Why high performance is essential:

  • A tank’s capabilities only work when commander, gunner, loader, and driver operate as one.
  • High-stress, high-noise, time-compressed decision environments.
  • Situational awareness and rapid coordination are survival factors.

How they achieve it:

  • Highly repetitive drills (“actions on” drills until automatic).
  • Shared mental models (everyone knows what everyone else is doing at all times).
  • Tight communication protocols (short, standardized phrases).
  • Cross-training so each member can temporarily perform another’s role.
  • After-action reviews to analyze decisions and improve.

3. Artillery Crews

Why high performance is essential:

  • Requires rapid, precise loading, aiming, firing, and adjusting.
  • Safety and timing are crucial; small mistakes have catastrophic consequences.
  • Must operate seamlessly under physical stress and time pressure.

How they achieve it:

  • Drill and rhythm-based training—every action is timed.
  • Clear division of labor (gun commander, aimer, loader, assistant loader, radio operator).
  • Instant communication loops with forward observers.
  • Standard operating procedures refined through thousands of iterations.
  • Trust and cohesion built through long-term team continuity.

Additional Strong Examples

4. Aviation Flight Crews (Commercial & Military)

  • Flight safety depends on coordination between pilot, co-pilot, cabin crew, and air traffic control.
  • Achieve high performance via CRM (Crew Resource Management), checklists, simulations, and strict communication rules.

5. Firefighting Teams

  • Operate in chaotic, life-threatening conditions.
  • Use ICS (Incident Command System), constant drills, and clear command structures.

6. Formula 1 Pit Crews

  • Every millisecond counts; mistakes cost races or cause safety risks.
  • Achieve excellence via role specialization, intense micro-drill practice, high video analytics, and perfectly choreographed movement.

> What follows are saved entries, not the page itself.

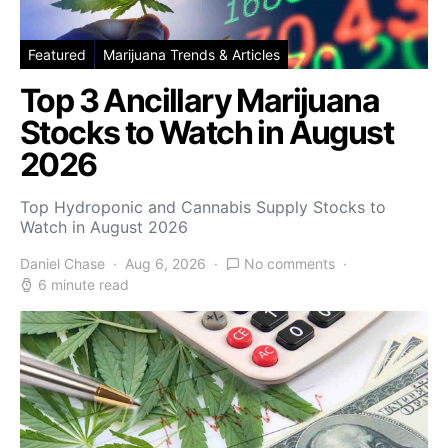
Featured
Marijuana Trends & Articles
Top 3 Ancillary Marijuana
Stocks to Watch in August
2026
Top Hydroponic and Cannabis Supply Stocks to
Watch in August 2026
Daniel Chase
Aug 6, 2026
No comments
6 minute read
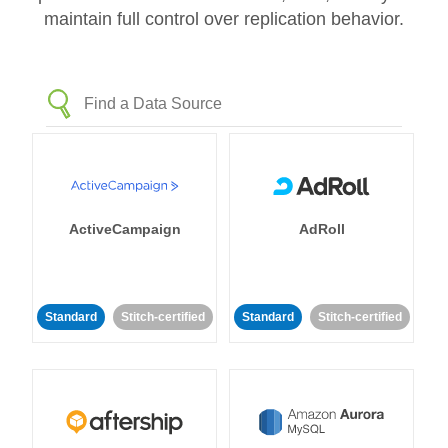
maintain full control over replication behavior.
ActiveCampaign
AdRoll
Standard
Stitch-certified
Standard
Stitch-certified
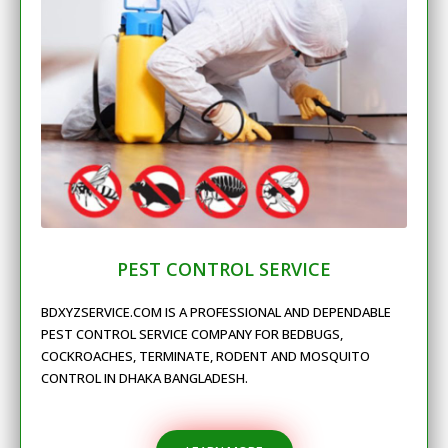
PEST CONTROL SERVICE
BDXYZSERVICE.COM IS A PROFESSIONAL AND DEPENDABLE
PEST CONTROL SERVICE COMPANY FOR BEDBUGS,
COCKROACHES, TERMINATE, RODENT AND MOSQUITO
CONTROL IN DHAKA BANGLADESH.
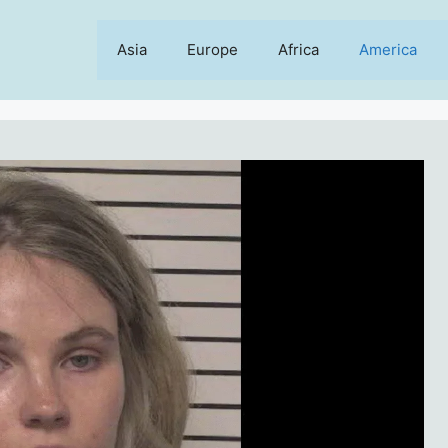
Asia
Europe
Africa
America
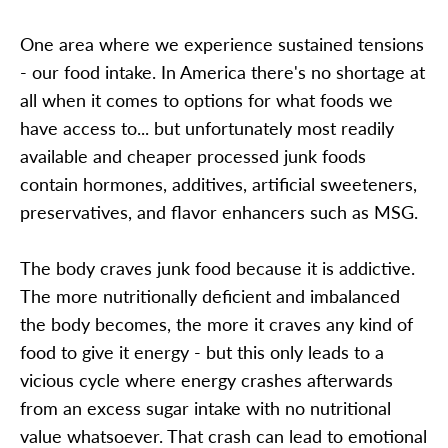
One area where we experience sustained tensions
- our food intake. In America there's no shortage at
all when it comes to options for what foods we
have access to... but unfortunately most readily
available and cheaper processed junk foods
contain hormones, additives, artificial sweeteners,
preservatives, and flavor enhancers such as MSG.
The body craves junk food because it is addictive.
The more nutritionally deficient and imbalanced
the body becomes, the more it craves any kind of
food to give it energy - but this only leads to a
vicious cycle where energy crashes afterwards
from an excess sugar intake with no nutritional
value whatsoever. That crash can lead to emotional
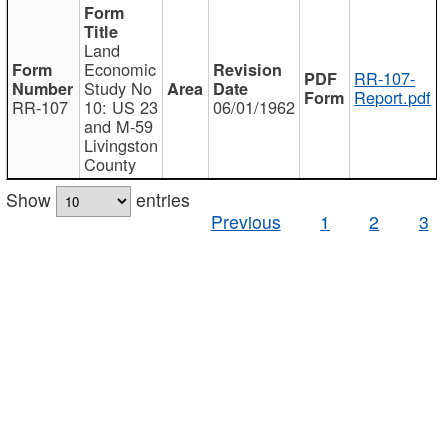
Land
Economic
RR-107-
Study No
Report.pdf
RR-107
10: US 23
06/01/1962
and M-59
Livingston
County
Show
entries
Previous
1
2
3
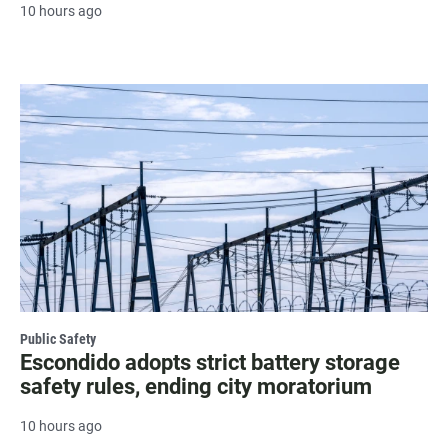
10 hours ago
Public Safety
Escondido adopts strict battery storage
safety rules, ending city moratorium
10 hours ago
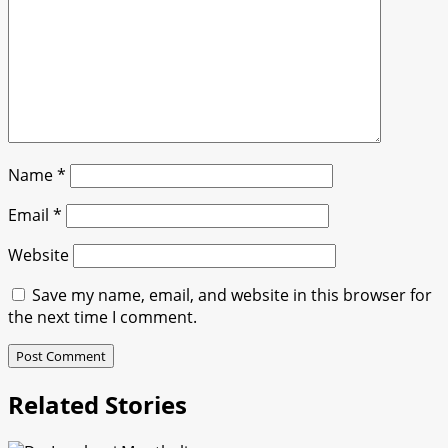
Name
*
Email
*
Website
Save my name, email, and website in this browser for
the next time I comment.
Related Stories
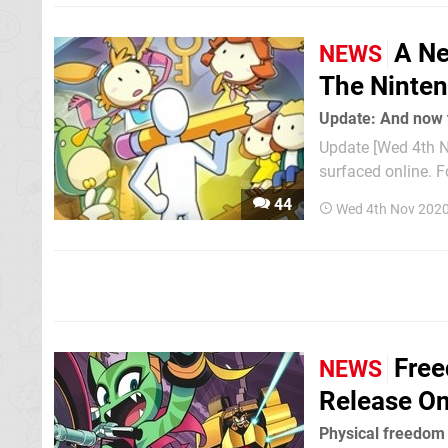
A Ne
NEWS
The Ninten
Update: And now t
Update [Wed 4th N
surfaced online. F
reveal trailer has now been 
44
Wed 4th Nov 2020
gameplay, and at th
Free
NEWS
Release On
Physical freedom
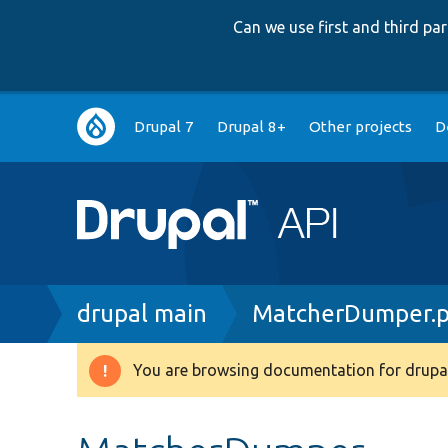
Can we use first and third p
Main
Drupal 7
Drupal 8+
Other projects
D
navigation
Breadcrumb
drupal main
MatcherDumper.
You are browsing documentation for drupal
Warning
message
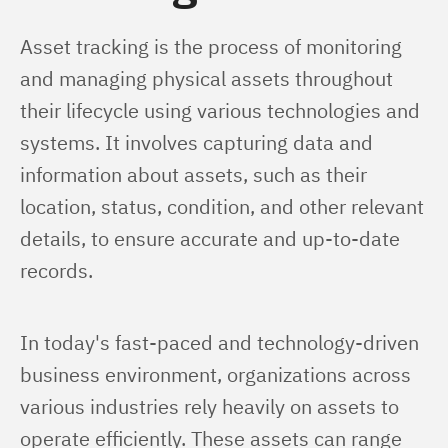
Asset tracking is the process of monitoring 
and managing physical assets throughout 
their lifecycle using various technologies and 
systems. It involves capturing data and 
information about assets, such as their 
location, status, condition, and other relevant 
details, to ensure accurate and up-to-date 
records.
In today's fast-paced and technology-driven 
business environment, organizations across 
various industries rely heavily on assets to 
operate efficiently. These assets can range 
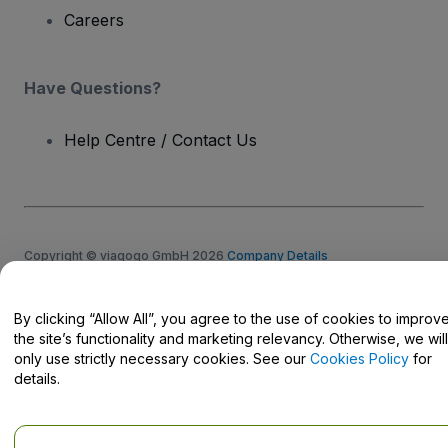
Careers
Have Questions?
Help Centre / Contact Us
Copyright © viagogo GmbH 2026
Company Details
Use of this web site constitutes acceptance of the
Terms and
Conditions
and
Privacy Policy
and
Cookies Policy
and
Mobile
Privacy Policy
By clicking “Allow All”, you agree to the use of cookies to improv
Do Not Share My Personal Information/Your Privacy Choices
the site’s functionality and marketing relevancy. Otherwise, we will
only use strictly necessary cookies. See our
Cookies Policy
for
details.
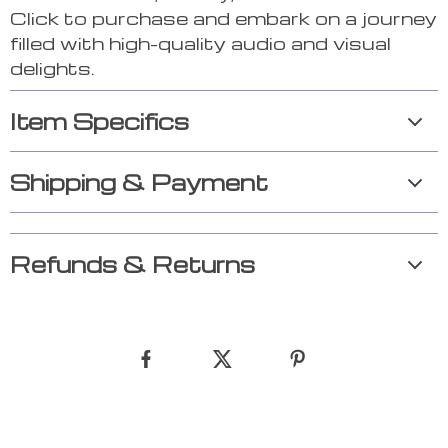
Click to purchase and embark on a journey
filled with high-quality audio and visual
delights.
Item Specifics
Shipping & Payment
Refunds & Returns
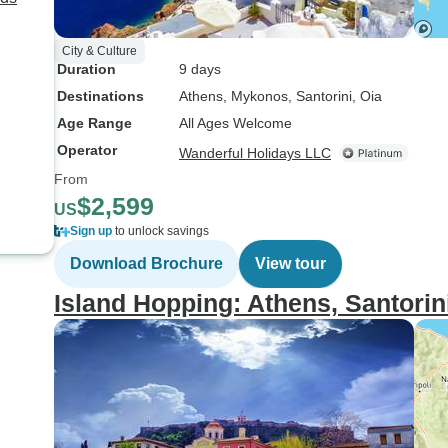
City & Culture
Duration
9 days
Destinations
Athens
, Mykonos
, Santorini
, Oia
Age Range
All Ages Welcome
Operator
Wanderful Holidays LLC
From
$2,599
US
Sign up
to unlock savings
Download Brochure
View tour
Island Hopping: Athens, Santorin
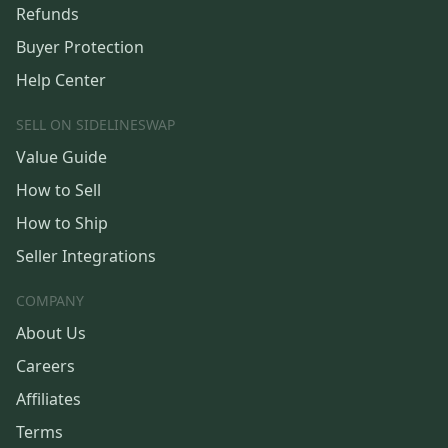
Refunds
Buyer Protection
Help Center
SELL ON SIDELINESWAP
Value Guide
How to Sell
How to Ship
Seller Integrations
COMPANY
About Us
Careers
Affiliates
Terms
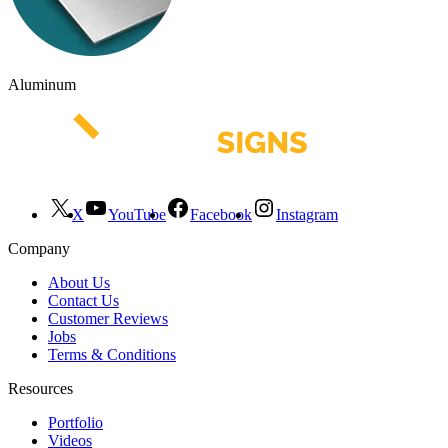
Aluminum
X
YouTube
Facebook
Instagram
Company
About Us
Contact Us
Customer Reviews
Jobs
Terms & Conditions
Resources
Portfolio
Videos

7. Special Operations Forces (e.g., Navy SEALs, SAS)

  • Succeed on missions where surprise, precision, and trust determine survival.
  • Teams built through extreme selection, shared adversity, cross-training, and continuous practice.

Core Principles Shared Across All High-Performance Teams

Across all these examples, the same patterns emerge:

  1. Clear roles and responsibilities
  2. Standardized communication
  3. Shared mental models
  4. Repetitive training until automatic
  5. Psychological safety + disciplined debriefs
  6. Cross-training
  7. Trust built through shared experience

These industries have essentially “cracked the code” of high performance because failure is too costly. In software, we can learn from these principles. We may not be saving lives, but we are delivering value to users and stakeholders. By respecting each other’s time and ensuring work is truly ready, we can achieve a level of performance that benefits everyone involved.